PAGE EXCERPT -
^^^^^^^^^^^^^^^^

American homebuilt aircraft

The Smyth Model S Sidewinder is an all-metal, two-seat side-by-side, low-wing homebuilt aircraft, designed and developed in the United States.

==Design and development==
In 1958 Jerry Smyth began the design of a monoplane sport aircraft, intended to be easy to build and fly as well as stressed to +9g for aerobatics. Construction of the prototype began in January 1967, taking two years to complete. Smyth's first component-built was a hand-carved wooden control stick grip which he said "he built the plane around". Plans and kits for homebuilding were made available.

Constructed of welded steel tubing with aluminum skinning, the Sidewinder has all-aluminum wings and is stressed to ±9g ultimate loading to allow aerobatics. Engines can be fitted with power ratings from 90 to 180 hp (some say 65-125 hp), weighing up to 310 lb, enclosed in a fibreglass cowling. A sliding canopy covers the cockpit, the landing gear uses some landing gear components from the Wittman Tailwind and conventional controls are fitted but with an all-flying tailplane for pitch control. An unusual under-fuselage spoiler is used for approach control., The original design shared the same windscreen as a Thorp T-18.

The prototype attended the 1969 Experimental Aircraft Association convention at Rockford, Illinois, winning the Outstanding Design Award.

Currently the rights to the Smyth Sidewinder are held by Sidewinder Aircraft LLC, which continues to market the design. 290 sets of plans had been sold by 1972, with at least 46 examples registered and flying.

^^^^^^^^^^^^^^^^

RECORDED INFORMATION -
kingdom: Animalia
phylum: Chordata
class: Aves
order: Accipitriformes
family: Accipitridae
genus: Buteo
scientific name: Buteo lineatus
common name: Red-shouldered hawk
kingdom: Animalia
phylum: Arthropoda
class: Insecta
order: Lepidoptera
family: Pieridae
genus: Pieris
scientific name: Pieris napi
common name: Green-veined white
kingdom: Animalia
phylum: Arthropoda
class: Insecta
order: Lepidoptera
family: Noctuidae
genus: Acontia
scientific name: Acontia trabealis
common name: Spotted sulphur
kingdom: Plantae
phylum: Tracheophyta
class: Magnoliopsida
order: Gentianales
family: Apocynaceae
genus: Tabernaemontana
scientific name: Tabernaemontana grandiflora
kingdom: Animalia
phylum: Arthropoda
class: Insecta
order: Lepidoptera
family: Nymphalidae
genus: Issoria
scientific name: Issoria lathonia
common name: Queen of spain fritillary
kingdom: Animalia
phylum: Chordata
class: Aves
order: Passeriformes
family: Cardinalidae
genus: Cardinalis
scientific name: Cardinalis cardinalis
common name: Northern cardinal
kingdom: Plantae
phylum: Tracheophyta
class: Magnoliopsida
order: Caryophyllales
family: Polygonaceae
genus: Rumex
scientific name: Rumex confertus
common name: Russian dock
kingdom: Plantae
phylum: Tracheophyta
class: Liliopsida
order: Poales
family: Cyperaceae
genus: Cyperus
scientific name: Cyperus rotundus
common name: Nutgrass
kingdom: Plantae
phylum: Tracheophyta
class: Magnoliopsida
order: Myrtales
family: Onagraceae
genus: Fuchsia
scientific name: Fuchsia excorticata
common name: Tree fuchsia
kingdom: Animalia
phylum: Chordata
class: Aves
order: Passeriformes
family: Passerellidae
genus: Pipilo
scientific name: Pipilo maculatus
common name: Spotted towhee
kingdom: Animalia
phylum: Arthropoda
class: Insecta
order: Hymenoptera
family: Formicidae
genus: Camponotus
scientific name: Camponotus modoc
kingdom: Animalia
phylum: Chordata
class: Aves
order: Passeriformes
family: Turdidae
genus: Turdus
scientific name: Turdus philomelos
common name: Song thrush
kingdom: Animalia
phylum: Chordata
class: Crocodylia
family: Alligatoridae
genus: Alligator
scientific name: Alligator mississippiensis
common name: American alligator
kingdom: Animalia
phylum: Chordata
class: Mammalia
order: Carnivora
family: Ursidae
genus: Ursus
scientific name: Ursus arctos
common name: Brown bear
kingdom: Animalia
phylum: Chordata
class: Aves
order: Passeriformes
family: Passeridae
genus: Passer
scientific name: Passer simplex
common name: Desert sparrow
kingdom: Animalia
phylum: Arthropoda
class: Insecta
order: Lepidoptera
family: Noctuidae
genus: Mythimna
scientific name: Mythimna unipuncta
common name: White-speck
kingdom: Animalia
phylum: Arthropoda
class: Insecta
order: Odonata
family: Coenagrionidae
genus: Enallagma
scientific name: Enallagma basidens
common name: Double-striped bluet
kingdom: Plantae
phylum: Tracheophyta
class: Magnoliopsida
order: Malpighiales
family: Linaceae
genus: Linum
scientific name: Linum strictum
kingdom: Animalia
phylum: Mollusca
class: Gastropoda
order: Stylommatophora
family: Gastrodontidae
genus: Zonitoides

^^^^^^^^^^^^^^^^

TASK REQUIREMENTS - In the Smyth Sidewinder text, turn the paragraph beginning "In 1958 Jerry Smyth" into a short list that keeps its main facts. The data have no connection to the Smyth Sidewinder text.

WRITTEN SOLUTION -
- 1958: Jerry Smyth began designing a monoplane sport aircraft meant to be easy to build and fly and stressed to +9g for aerobatics.
- January 1967: construction of the prototype began; it took two years to complete.
- Smyth first built a hand-carved wooden control stick grip, which he said "he built the plane around."
- Plans and kits were made available for homebuilders.